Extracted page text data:
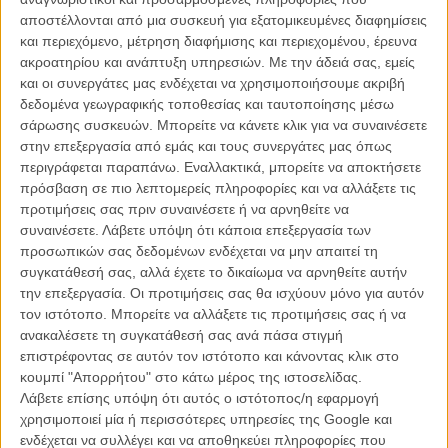
αποστέλλονται από μια συσκευή για εξατομικευμένες διαφημίσεις
και περιεχόμενο, μέτρηση διαφήμισης και περιεχομένου, έρευνα
Ιωάννης ο Βίαιος
ακροατηρίου και ανάπτυξη υπηρεσιών.
Με την άδειά σας, εμείς
και οι συνεργάτες μας ενδέχεται να χρησιμοποιήσουμε ακριβή
Αληθινά Εγκλήματα στην Αθήνα - Δευτέρα 8/4 - Ελλη
δεδομένα γεωγραφικής τοποθεσίας και ταυτοποίησης μέσω
Εγκλήματα που έχουν στιγματίσει την ζωή της πόλης γίνονται
σάρωσης συσκευών. Μπορείτε να κάνετε κλικ για να συναινέσετε
αφορμή για 2 πολύ διαφορετικά μυθοπλαστικά περιβάλλοντα. Στον
στην επεξεργασία από εμάς και τους συνεργάτες μας όπως
«Ιωάννη τον Βίαιο»
, ο Γιάννης διαβάζει τις εφημερίδες,
περιγράφεται παραπάνω. Εναλλακτικά, μπορείτε να αποκτήσετε
φαντασιώνεται πως έχει δύναμη, πως είναι φονιάς, πως ο κόσμος
πρόσβαση σε πιο λεπτομερείς πληροφορίες και να αλλάξετε τις
τον σέβεται και τον φοβάται. Ο
«Αγγελος»
στην ομόνυμη ταινία δεν
προτιμήσεις σας πριν συναινέσετε ή να αρνηθείτε να
έχει όνειρα δύναμης κι αυταρέσκειας, αποζητά ηρεμία, φροντίδα κι
συναινέσετε.
Λάβετε υπόψη ότι κάποια επεξεργασία των
αγάπη που δεν βρίσκει πουθενά. Το όνειρο του ενός γίνεται ο
προσωπικών σας δεδομένων ενδέχεται να μην απαιτεί τη
εφιάλτης του άλλου. Και οι δυο ταινίες βασίζονται σε εγκλήματα που
συγκατάθεσή σας, αλλά έχετε το δικαίωμα να αρνηθείτε αυτήν
ο χρόνος σιγά σιγά μας απομακρύνει από τις ρίζες τους, που οι
την επεξεργασία. Οι προτιμήσεις σας θα ισχύουν μόνο για αυτόν
αληθινές ιστορίες θολώνουν από τη μυθοπλασία, στην οθόνη όμως
τον ιστότοπο. Μπορείτε να αλλάξετε τις προτιμήσεις σας ή να
παραμένουν τα θραύσματα δυο ανθρώπων που ήταν θύτες και
ανακαλέσετε τη συγκατάθεσή σας ανά πάσα στιγμή
θύματα, που η μοναξιά τους φέρει κι ένα δικό μας βάρος, μια δική
επιστρέφοντας σε αυτόν τον ιστότοπο και κάνοντας κλικ στο
μας ευθύνη. Αν στρέψουμε το βλέμμα μας στις γωνιές της Αθήνας
κουμπί "Απορρήτου" στο κάτω μέρος της ιστοσελίδας.
που περπάτησαν —και τώρα η εικόνα εκείνων των καιρών
Λάβετε επίσης υπόψη ότι αυτός ο ιστότοπος/η εφαρμογή
αργοσβήνει— ίσως ακόμα να διακρίνουμε τον Γιάννη να ψάχνει στα
χρησιμοποιεί μία ή περισσότερες υπηρεσίες της Google και
περίπτερα την ιστορία του, τον Άγγελο στο μισοσκόταδο κάποιον να
ενδέχεται να συλλέγει και να αποθηκεύει πληροφορίες που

**TASK REQUIREMENTS**:
Write out only those lines of the entries that lie between the line containing "την επεξεργασία. Οι" and the last line, inclusive, reproducing them exactly.

**EXERCISE ANSWER**:
την επεξεργασία. Οι προτιμήσεις σας θα ισχύουν μόνο για αυτόν
αληθινές ιστορίες θολώνουν από τη μυθοπλασία, στην οθόνη όμως
τον ιστότοπο. Μπορείτε να αλλάξετε τις προτιμήσεις σας ή να
παραμένουν τα θραύσματα δυο ανθρώπων που ήταν θύτες και
ανακαλέσετε τη συγκατάθεσή σας ανά πάσα στιγμή
θύματα, που η μοναξιά τους φέρει κι ένα δικό μας βάρος, μια δική
επιστρέφοντας σε αυτόν τον ιστότοπο και κάνοντας κλικ στο
μας ευθύνη. Αν στρέψουμε το βλέμμα μας στις γωνιές της Αθήνας
κουμπί "Απορρήτου" στο κάτω μέρος της ιστοσελίδας.
που περπάτησαν —και τώρα η εικόνα εκείνων των καιρών
Λάβετε επίσης υπόψη ότι αυτός ο ιστότοπος/η εφαρμογή
αργοσβήνει— ίσως ακόμα να διακρίνουμε τον Γιάννη να ψάχνει στα
χρησιμοποιεί μία ή περισσότερες υπηρεσίες της Google και
περίπτερα την ιστορία του, τον Άγγελο στο μισοσκόταδο κάποιον να
ενδέχεται να συλλέγει και να αποθηκεύει πληροφορίες που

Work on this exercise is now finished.